Generally, a family and school district are expected to reach some agreement, as exemplified in an IEP, he said.

But there’s plenty of room for disagreement, Filler said, noting there are procedures for resovling those disagreements so hopefully they don’t have to rise to the level of formal legal action.

A litany of special ed cases

The Clark County School District has faced a number of other lawsuits filed by special education parents over the years.

An August 2020 class-action lawsuit filed in federal court by six families of special education students also alleged that the school district failed to provide an adequate education for their children during distance learning amid the COVID-19 pandemic. That case is still pending.

The school district has also settled other lawsuits in recent years that were filed by parents alleging that their special education students were abused by teachers or other school staff.

Last year, the school district paid more than $1.8 million to settle two lawsuits involving a teacher who was accused of abusing special education students.

In 2019, the district also approved a $1.2 million settlement to three families who filed a lawsuit alleging a different special education teacher abused their children during the 2014-15 school year.

In February, mothers of three students who have special needs at Thiriot Elementary School filed a federal civil rights complaint alleging a teacher used a yardstick to punish their children in 2019. The case is still pending.
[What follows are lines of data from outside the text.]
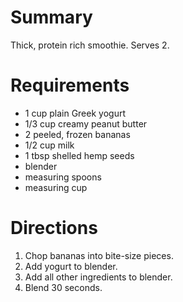# Summary

Thick, protein rich smoothie. Serves 2.

# Requirements

* 1 cup plain Greek yogurt
* 1/3 cup creamy peanut butter
* 2 peeled, frozen bananas
* 1/2 cup milk
* 1 tbsp shelled hemp seeds
* blender
* measuring spoons
* measuring cup

# Directions

1. Chop bananas into bite-size pieces.
2. Add yogurt to blender.
2. Add all other ingredients to blender.
3. Blend 30 seconds.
Other lawsuits include one filed by a parent in June 2020 in Clark County District Court against the school district after her child, who has an intellectual disability, disappeared from her middle school campus for four days in 2018.

In a 2018 lawsuit, a mother alleged a district employee broke her autistic son’s wrist.

Online court records show the cases were closed after being “transferred (before trial).” No other information on the cases was immediately available on Monday.